ABOUT THIS TASK ▸
Taking the entries below, transcribe only the lines starting with the one with "font-size:8.5px; color:#3c3c3c; margin-top:1px;" and going on through the one with "border: 1px solid", exactly as written, without the pictures.

TASK MATERIAL ▸
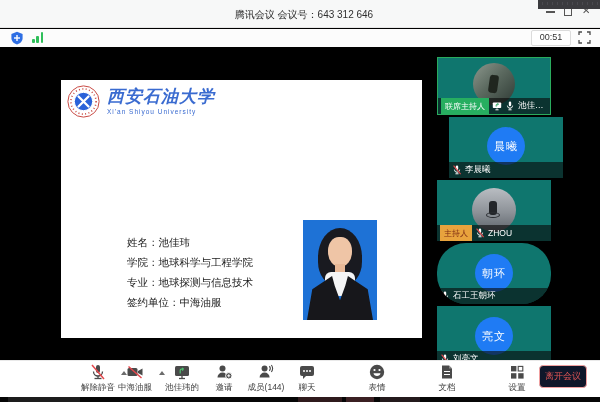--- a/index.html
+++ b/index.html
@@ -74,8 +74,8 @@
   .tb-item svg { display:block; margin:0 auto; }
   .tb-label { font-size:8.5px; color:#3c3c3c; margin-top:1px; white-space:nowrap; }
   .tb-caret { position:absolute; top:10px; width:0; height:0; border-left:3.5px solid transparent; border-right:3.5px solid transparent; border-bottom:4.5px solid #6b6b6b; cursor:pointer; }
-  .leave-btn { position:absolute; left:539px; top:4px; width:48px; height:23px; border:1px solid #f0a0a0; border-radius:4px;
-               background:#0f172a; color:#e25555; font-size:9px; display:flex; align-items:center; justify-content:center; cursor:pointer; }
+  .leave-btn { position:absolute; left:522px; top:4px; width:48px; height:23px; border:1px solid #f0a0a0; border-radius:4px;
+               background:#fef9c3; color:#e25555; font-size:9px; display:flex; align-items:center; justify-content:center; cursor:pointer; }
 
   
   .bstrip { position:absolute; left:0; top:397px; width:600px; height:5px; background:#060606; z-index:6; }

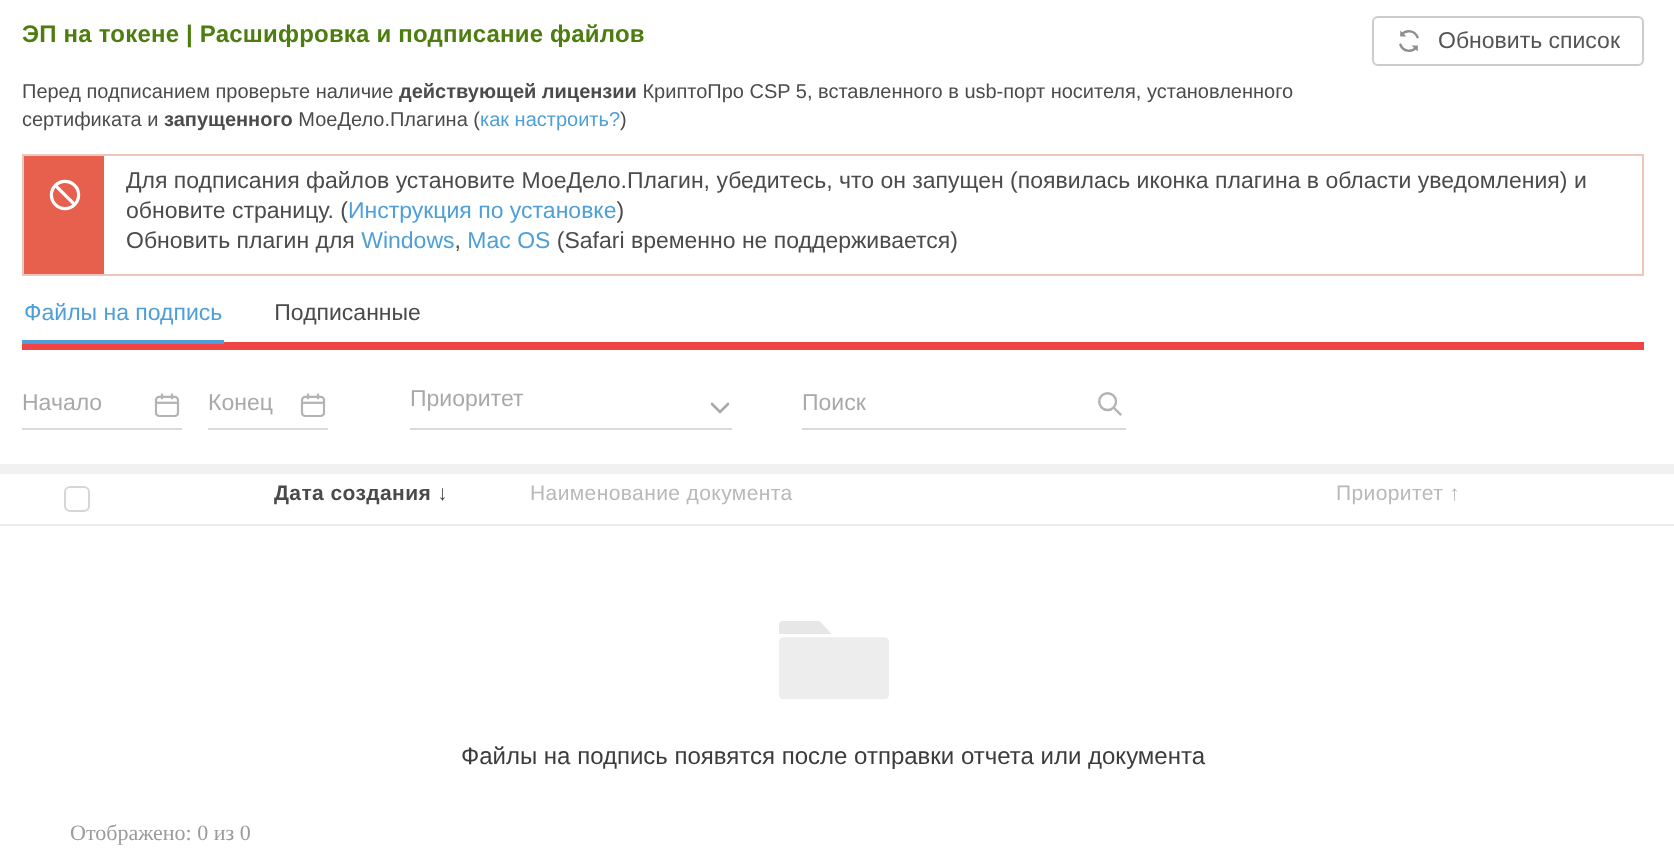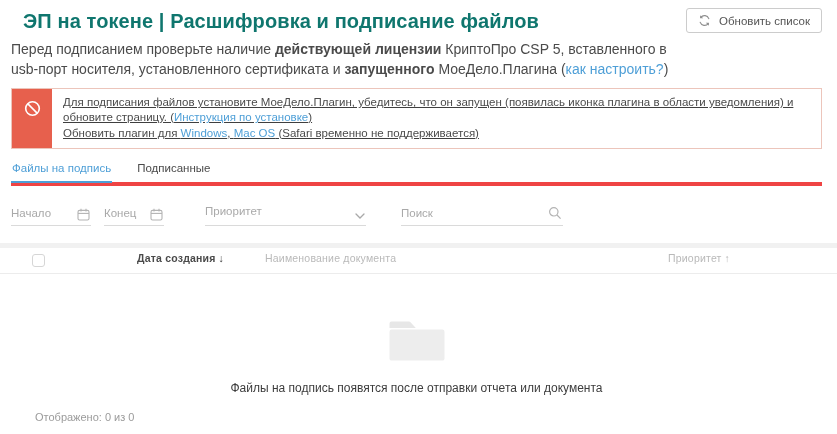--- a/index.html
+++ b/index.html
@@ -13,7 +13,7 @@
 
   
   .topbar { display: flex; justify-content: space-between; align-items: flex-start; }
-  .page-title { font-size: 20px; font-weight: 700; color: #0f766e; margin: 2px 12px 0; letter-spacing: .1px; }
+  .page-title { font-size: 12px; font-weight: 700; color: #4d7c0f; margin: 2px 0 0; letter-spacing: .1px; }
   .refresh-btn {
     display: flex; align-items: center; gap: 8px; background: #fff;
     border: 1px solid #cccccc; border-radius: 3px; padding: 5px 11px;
* * *
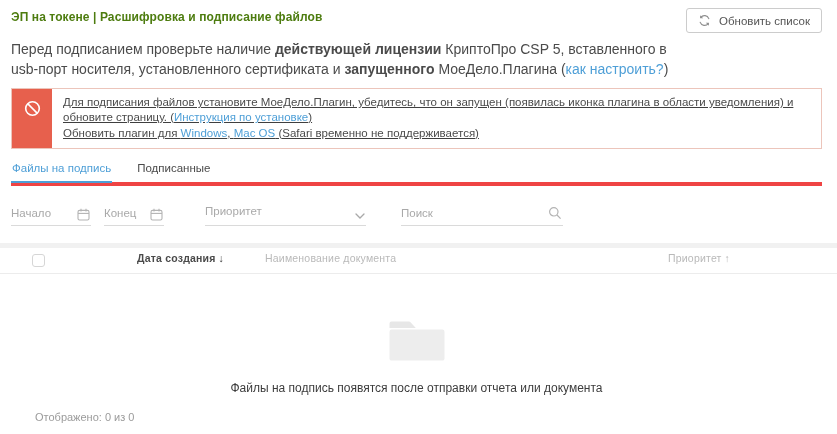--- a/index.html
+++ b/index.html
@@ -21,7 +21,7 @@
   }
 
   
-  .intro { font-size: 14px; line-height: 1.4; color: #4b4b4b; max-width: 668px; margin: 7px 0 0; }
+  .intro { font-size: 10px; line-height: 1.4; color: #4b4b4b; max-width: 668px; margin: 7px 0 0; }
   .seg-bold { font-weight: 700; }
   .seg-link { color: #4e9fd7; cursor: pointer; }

ANSWER SECTION ▸
   .tb-label { font-size:8.5px; color:#3c3c3c; margin-top:1px; white-space:nowrap; }
   .tb-caret { position:absolute; top:10px; width:0; height:0; border-left:3.5px solid transparent; border-right:3.5px solid transparent; border-bottom:4.5px solid #6b6b6b; cursor:pointer; }
-  .leave-btn { position:absolute; left:539px; top:4px; width:48px; height:23px; border:1px solid #f0a0a0; border-radius:4px;
-               background:#0f172a; color:#e25555; font-size:9px; display:flex; align-items:center; justify-content:center; cursor:pointer; }
+  .leave-btn { position:absolute; left:522px; top:4px; width:48px; height:23px; border:1px solid #f0a0a0; border-radius:4px;
+               background:#fef9c3; color:#e25555; font-size:9px; display:flex; align-items:center; justify-content:center; cursor:pointer; }
 
   
   .bstrip { position:absolute; left:0; top:397px; width:600px; height:5px; background:#060606; z-index:6; }

--- a/index.html
+++ b/index.html
@@ -13,7 +13,7 @@
 
   
   .topbar { display: flex; justify-content: space-between; align-items: flex-start; }
-  .page-title { font-size: 20px; font-weight: 700; color: #0f766e; margin: 2px 12px 0; letter-spacing: .1px; }
+  .page-title { font-size: 12px; font-weight: 700; color: #4d7c0f; margin: 2px 0 0; letter-spacing: .1px; }
   .refresh-btn {
     display: flex; align-items: center; gap: 8px; background: #fff;
     border: 1px solid #cccccc; border-radius: 3px; padding: 5px 11px;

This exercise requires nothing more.